On this day 27th December 1942.The Germans form the Smolensk Committee to persuade Soviet POWs to fight for the Axis powers.

On this day 27th December 1942.The Germans form the Smolensk Committee to persuade Soviet POWs to fight for the Axis powers.




From the beginning of the war, the German officer corps, most of whom who did not share Hitler’s racist theories, had plans to recruit Russian soldiers to its cause, and the recruiters were amazed at how easy it was, even after Hitler declared that since Stalin did not recognize the Geneva Convention, Russian soldiers would not be granted POW status.

According to Hitler and other top Nazis, they were subhuman anyway. Of the 5,754,000 Russians taken prisoner after 1941, only 1,150,000 survived until 1945.

Given the brutality of the Germans, it seems incomprehensible that so many were still ready to don German uniforms, pick up German rifles, and go forth to do battle against Stalin.

To call them traitors strains the credibility of even the most prominent statesman. Indeed, they loved their country. It was their government they hated.

Just 60 days after the beginning of Operation Barbarossa, the first major defection of Russian soldiers to the German side occurred.
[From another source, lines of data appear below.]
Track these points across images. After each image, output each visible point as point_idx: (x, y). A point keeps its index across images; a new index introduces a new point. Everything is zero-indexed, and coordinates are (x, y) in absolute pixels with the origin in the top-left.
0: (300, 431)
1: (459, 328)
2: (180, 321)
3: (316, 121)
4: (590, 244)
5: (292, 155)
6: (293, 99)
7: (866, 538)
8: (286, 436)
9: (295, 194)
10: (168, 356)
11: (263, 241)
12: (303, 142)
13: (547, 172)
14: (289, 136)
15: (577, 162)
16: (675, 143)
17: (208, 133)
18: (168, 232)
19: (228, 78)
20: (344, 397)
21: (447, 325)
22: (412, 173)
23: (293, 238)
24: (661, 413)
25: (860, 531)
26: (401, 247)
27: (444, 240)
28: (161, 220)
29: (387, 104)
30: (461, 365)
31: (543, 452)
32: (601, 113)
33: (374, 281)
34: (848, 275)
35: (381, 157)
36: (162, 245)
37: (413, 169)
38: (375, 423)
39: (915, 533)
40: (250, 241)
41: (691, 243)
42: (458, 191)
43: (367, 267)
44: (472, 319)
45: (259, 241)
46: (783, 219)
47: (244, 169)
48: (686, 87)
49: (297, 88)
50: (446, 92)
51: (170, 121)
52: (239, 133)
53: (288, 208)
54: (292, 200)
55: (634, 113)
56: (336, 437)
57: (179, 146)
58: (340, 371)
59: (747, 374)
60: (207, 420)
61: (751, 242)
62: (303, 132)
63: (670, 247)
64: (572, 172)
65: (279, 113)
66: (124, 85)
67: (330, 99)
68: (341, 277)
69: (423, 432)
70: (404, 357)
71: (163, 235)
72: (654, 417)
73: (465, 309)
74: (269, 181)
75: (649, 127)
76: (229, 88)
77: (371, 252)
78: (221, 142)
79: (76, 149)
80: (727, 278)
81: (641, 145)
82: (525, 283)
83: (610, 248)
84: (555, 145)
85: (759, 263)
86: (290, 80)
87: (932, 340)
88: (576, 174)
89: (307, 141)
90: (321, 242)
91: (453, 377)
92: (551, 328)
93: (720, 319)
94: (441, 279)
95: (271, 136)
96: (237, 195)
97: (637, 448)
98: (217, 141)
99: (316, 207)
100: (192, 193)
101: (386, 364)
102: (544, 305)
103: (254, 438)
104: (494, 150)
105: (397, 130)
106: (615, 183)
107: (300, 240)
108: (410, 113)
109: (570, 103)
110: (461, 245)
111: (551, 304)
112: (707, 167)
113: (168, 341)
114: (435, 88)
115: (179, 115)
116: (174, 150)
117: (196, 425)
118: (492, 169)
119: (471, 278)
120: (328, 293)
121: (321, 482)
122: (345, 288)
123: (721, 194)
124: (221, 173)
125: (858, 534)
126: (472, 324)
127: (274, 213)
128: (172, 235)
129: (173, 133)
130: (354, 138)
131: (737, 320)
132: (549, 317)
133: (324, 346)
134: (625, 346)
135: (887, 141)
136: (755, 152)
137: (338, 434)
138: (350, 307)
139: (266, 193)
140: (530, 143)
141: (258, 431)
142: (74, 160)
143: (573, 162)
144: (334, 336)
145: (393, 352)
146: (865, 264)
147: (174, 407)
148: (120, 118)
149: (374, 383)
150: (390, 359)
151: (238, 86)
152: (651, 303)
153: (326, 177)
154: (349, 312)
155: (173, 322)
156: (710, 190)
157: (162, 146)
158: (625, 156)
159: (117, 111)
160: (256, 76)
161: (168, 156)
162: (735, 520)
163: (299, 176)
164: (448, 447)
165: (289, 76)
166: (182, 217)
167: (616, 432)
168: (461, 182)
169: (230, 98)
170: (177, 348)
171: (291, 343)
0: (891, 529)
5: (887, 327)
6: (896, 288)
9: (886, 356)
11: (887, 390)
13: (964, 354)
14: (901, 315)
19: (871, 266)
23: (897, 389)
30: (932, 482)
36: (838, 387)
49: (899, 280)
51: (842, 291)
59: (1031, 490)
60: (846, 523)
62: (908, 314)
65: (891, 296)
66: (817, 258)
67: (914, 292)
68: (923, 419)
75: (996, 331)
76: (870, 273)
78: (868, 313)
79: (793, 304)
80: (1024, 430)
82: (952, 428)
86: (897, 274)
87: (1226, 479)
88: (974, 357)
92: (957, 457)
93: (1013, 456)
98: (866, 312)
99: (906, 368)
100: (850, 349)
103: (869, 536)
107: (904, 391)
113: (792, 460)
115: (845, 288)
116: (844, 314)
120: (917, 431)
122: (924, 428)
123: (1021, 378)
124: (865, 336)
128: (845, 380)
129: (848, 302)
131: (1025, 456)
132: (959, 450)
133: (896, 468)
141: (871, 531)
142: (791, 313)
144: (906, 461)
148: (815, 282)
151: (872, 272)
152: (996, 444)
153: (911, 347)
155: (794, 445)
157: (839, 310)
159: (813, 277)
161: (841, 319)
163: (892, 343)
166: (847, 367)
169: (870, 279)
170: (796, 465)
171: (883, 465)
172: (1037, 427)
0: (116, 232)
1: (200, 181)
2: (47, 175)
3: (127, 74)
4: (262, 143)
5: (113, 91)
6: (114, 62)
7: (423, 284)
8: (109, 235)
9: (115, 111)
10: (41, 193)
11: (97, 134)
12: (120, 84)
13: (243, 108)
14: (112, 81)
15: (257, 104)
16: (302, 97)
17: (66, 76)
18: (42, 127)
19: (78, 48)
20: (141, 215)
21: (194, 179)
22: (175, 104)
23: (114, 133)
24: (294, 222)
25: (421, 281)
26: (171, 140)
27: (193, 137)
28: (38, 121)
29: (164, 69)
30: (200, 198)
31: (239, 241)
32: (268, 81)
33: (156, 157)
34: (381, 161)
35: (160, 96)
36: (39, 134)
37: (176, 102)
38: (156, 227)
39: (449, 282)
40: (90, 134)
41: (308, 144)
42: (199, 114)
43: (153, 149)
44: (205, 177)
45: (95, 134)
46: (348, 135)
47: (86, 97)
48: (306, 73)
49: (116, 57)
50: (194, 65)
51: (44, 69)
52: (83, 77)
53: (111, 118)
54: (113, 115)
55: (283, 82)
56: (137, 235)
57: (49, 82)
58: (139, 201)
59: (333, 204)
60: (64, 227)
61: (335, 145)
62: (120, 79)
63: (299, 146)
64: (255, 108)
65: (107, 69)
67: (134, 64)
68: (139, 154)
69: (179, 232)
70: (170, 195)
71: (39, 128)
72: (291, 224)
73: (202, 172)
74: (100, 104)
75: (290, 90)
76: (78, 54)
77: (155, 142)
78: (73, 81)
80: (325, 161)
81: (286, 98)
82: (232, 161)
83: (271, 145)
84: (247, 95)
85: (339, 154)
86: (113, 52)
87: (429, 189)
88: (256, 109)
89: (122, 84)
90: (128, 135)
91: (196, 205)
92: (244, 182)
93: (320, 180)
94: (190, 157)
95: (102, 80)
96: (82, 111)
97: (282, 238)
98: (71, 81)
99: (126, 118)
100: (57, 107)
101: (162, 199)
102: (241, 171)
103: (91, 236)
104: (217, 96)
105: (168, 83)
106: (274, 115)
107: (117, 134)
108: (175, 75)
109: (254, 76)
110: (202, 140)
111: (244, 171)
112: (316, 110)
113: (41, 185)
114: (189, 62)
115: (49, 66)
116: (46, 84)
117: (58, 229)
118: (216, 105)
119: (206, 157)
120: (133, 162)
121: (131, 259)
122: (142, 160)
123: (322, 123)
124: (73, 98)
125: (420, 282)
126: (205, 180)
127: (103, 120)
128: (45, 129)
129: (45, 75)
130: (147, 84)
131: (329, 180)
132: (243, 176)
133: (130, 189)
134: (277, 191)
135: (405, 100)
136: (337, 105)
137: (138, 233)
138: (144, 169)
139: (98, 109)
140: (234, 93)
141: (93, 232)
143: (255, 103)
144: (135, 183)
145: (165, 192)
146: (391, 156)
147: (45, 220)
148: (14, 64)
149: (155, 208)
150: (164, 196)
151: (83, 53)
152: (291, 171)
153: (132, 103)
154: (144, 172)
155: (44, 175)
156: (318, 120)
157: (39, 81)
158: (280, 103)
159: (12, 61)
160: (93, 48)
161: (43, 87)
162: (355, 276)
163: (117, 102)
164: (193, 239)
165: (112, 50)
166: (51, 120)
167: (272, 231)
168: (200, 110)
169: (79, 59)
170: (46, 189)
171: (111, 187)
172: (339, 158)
A Cossack unit, the 436th Infantry commanded by Major Ivan Nikitich Kononov, surrendered. Kononov laid bare his intentions to join the fight against Stalin. He told his troops how much he hated Stalin and then gave them a choice.

“Those who wish to go with me take up their position on the right, and those who wish to stay take up position on the left. I promise no harm will come to those who wish to stay.” The entire regiment moved to the right.

Kononov’s disenchantment with Stalin had begun during the 1939 war with Finland, when so many Russian soldiers had died unnecessarily.

He had been waiting two years for his chance to desert. In his naiveté concerning the Germans, he did not realize he had left one evil to join another.

German General Max von Schenckendorff knew of Hitler’s plans to destroy Russia as a nation, but how could he turn down another hard-fighting regiment? Kononov and his men were ecstatic that they were now the 102nd Cossack Regiment of the German Army.

They would prove their mettle in battle as they cleared the steppes of the Red Army and communist partisans.

While Kononov saw siding with the Germans as a chance to create a different homeland, German generals knew better.

However, they were on the front lines and losing thousands of men daily. They welcomed help, no matter where it came from.

In their defense, even though they knew of Hitler’s plans for Russia they may have held out hope that even the bigoted Nazi leader would come around when he saw the fighting quality of these subhumans.

There was no real chance of this happening. Hitler would never give up his insane racist beliefs.

But what the Germans were looking for was a Russian de Gaulle, a leader capable of molding one million Russians into an anti-Stalin army.

They found him. It is too bad the Germans did not measure up to the man they picked.

His name was General Andrei Andreievich Vlasov. He towered over other military men in both stature and intellect.

He came from humble beginnings but had great integrity and was one of the ablest generals in the Red Army. To this day there is a statue of him in a White Russian community in New York State.

Vlasov had been a strong believer in the Bolshevik cause and had helped defeat the White Army, though he did not join the Communist Party until 1930.

Like so many, he became disenchanted with Stalin and his henchmen, realizing the Soviet Union had become a paradise for only a few and a living hell for everyone else.

The reckoning:

By the end of the war, over two million Russians who had been living in the occupied countries of Europe, some voluntarily, some not, were forcibly repatriated to the Soviet Union.

Many met death by execution immediately, while others were literally worked to death in the hundreds of gulags that dotted the largest slave society in history.

Whether these individuals were civilian or soldier, Soviet Premier Josef Stalin reasoned that anyone who had been living outside the borders of the Soviet Union was to be considered contaminated by anti-Soviet ideology and therefore could not be trusted.